設問
1. 燃料供給装置に関する本文によれば、図1中の矢印Fは何を示しているか。
2. 燃料供給装置に関する本文のうち、「請求項7の発明によれば、プラ」と「以下、本発明を図1ないし図5に示す一実施形態にもとづいて説明する。」の間を、両端の語句も含めて正確に書き写すこと。

本文
--
請求項3の発明によれば、重量の有るプレッシャレギュレータが、吸込用接続口体およびリターン用接続口体の有るプランジャ式ポンプの他端側に配置されることで、一層、反対側(モータ部)と重量的にバランスしやすくなる。これにより、燃料供給装置は、プレッシャレギュレータを活用して、一層、振れにくくできる。
【0018】
請求項4の発明によれば、吸気管部材を中心としたモータ部やプランジャ式ポンプ部に生ずる、回転モーメントは抑えられ、燃料供給装置は、一層、振れ難くなる。
請求項5の発明によれば、さらに効果的に燃料供給装置の各部が振れ難くなる。
【0019】
請求項6の発明によれば、振れにくくした燃料供給装置を活用して、インジェクタの設置、プランジャ式ポンプ部と吸気管部分とが交差する部分を連結する止め部やモータ部の振れを抑える振れ止め部を用いるだけの簡単な構造で、燃料供給装置の全体を強固に吸気管部分に固定することができる。
請求項7の発明によれば、プランジャ式ポンプ部の吸い込み機能が高められ、どのような地点に有る燃料タンクからでも、同燃料タンク内の燃料を適正にインジェクタへ供給することができる。
【図面の簡単な説明】
【0020】
図1】本発明の一実施形態に係る燃料供給装置を、同装置を搭載した自動二輪車と共に示す側面図。
図2】同じく燃料供給装置の外観および内部構造を示す斜視図。
図3】同じく燃料供給装置を吸気管部材から外した状態を示す分解斜視図。
図4図2中のA−A線から見た断面図。
図5図2中のB−B線に沿うプランジャ式ポンプ部、ダイヤフラム式ポンプ部、吸込用接続口体、リターン用接続口体、プレッシャレギュレータおよびモータ部(一部)を示す断面図。
【発明を実施するための形態】
【0021】
以下、本発明を図1ないし図5に示す一実施形態にもとづいて説明する。
図1は、本発明を適用した燃料供給装置を据え付けた車両、例えば自動二輪車の側面図(概略的)を示している。図1中の矢印Fは自動二輪車のフロント方向を示し、矢印Rは自動二輪車のリア方向を示している。
【0022】
まず、図1に示す自動二輪車を説明すると、同二輪車は前後方向に延びるメインフレーム部材、例えばメインチューブ部材1(一部しか図示しない)を有する。同メインチューブ部材1のフロント側の端部に、フロントフォーク3を介して前輪5が懸架され、同じくリア側の端部に、スイングアーム部材7を介して後輪9が懸架される。
--
分析用データ

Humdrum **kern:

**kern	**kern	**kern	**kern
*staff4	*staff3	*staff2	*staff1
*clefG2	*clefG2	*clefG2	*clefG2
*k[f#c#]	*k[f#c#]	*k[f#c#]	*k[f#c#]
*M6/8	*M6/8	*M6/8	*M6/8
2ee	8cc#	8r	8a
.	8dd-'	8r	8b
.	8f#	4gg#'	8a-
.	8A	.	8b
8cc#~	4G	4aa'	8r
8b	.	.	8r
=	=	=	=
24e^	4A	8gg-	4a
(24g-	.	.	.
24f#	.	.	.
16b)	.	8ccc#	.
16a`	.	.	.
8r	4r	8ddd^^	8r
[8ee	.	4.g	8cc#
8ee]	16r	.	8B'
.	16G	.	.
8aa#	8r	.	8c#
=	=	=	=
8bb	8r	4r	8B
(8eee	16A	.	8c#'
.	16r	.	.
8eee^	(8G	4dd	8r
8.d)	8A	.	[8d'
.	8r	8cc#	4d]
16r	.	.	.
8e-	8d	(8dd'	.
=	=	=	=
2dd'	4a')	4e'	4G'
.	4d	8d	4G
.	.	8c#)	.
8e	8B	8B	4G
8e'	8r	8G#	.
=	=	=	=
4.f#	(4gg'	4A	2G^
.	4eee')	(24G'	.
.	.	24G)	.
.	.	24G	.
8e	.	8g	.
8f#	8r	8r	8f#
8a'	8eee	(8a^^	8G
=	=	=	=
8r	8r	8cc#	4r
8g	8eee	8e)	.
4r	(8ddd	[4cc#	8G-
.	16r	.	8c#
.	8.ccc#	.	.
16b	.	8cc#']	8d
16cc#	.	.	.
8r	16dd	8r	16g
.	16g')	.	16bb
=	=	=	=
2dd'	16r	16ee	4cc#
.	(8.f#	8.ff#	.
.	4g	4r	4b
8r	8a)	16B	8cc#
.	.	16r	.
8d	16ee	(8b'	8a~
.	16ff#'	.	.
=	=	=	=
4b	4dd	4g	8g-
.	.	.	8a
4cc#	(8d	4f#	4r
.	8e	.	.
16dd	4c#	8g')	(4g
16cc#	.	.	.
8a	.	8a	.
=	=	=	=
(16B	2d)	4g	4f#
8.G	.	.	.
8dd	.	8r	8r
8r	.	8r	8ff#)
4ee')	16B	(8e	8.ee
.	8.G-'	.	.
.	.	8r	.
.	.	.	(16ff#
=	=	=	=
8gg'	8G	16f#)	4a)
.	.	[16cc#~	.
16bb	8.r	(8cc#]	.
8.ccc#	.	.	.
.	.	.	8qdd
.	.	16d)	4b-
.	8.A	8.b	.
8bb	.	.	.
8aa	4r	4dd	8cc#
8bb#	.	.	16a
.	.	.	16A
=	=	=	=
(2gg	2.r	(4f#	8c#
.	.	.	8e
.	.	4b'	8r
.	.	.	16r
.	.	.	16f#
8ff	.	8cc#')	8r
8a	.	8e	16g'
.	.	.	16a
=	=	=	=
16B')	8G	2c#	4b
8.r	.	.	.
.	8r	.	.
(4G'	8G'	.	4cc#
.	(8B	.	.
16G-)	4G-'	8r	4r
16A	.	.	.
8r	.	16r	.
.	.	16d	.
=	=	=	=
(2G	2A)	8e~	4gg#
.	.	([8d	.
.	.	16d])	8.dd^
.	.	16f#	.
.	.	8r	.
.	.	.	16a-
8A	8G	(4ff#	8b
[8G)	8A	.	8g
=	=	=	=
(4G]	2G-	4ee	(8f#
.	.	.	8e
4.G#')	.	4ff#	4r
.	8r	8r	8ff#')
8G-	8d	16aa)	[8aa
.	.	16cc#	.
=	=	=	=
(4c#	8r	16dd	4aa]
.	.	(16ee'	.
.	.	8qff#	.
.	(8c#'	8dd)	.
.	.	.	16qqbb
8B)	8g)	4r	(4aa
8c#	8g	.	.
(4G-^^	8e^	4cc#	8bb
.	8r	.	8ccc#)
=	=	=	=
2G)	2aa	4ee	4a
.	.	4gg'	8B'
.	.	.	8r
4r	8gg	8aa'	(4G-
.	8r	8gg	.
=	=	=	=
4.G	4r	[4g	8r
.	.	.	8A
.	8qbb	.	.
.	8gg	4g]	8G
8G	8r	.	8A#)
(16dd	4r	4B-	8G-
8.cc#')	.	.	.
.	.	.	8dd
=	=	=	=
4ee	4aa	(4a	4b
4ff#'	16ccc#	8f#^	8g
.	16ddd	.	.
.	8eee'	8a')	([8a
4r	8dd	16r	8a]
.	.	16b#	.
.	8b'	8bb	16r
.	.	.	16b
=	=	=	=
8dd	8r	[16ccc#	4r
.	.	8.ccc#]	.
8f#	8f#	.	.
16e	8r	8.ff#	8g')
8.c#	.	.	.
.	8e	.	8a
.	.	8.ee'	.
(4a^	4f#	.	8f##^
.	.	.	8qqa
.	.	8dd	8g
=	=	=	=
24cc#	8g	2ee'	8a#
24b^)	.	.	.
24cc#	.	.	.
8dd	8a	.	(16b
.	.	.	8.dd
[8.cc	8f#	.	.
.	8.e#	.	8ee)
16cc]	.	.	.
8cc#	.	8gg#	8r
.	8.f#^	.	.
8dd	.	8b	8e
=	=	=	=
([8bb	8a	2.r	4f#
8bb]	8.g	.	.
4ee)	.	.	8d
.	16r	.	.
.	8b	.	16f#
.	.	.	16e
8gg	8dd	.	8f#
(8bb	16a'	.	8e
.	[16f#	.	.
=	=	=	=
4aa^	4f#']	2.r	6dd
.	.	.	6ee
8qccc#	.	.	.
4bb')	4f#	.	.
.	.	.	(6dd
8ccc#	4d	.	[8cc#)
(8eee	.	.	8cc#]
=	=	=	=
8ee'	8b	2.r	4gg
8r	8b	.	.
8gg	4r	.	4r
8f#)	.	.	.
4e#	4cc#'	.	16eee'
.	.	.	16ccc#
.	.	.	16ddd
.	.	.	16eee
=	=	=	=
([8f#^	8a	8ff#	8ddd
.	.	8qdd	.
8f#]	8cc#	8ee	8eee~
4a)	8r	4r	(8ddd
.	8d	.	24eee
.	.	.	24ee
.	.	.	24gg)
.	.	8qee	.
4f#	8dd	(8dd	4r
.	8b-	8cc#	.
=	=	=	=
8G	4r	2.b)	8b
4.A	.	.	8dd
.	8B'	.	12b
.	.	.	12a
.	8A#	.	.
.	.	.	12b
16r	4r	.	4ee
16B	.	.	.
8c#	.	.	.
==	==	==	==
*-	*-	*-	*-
--
解答
1. 自動二輪車のフロント方向。

2.
請求項7の発明によれば、プランジャ式ポンプ部の吸い込み機能が高められ、どのような地点に有る燃料タンクからでも、同燃料タンク内の燃料を適正にインジェクタへ供給することができる。
【図面の簡単な説明】
【0020】
図1】本発明の一実施形態に係る燃料供給装置を、同装置を搭載した自動二輪車と共に示す側面図。
図2】同じく燃料供給装置の外観および内部構造を示す斜視図。
図3】同じく燃料供給装置を吸気管部材から外した状態を示す分解斜視図。
図4図2中のA−A線から見た断面図。
図5図2中のB−B線に沿うプランジャ式ポンプ部、ダイヤフラム式ポンプ部、吸込用接続口体、リターン用接続口体、プレッシャレギュレータおよびモータ部(一部)を示す断面図。
【発明を実施するための形態】
【0021】
以下、本発明を図1ないし図5に示す一実施形態にもとづいて説明する。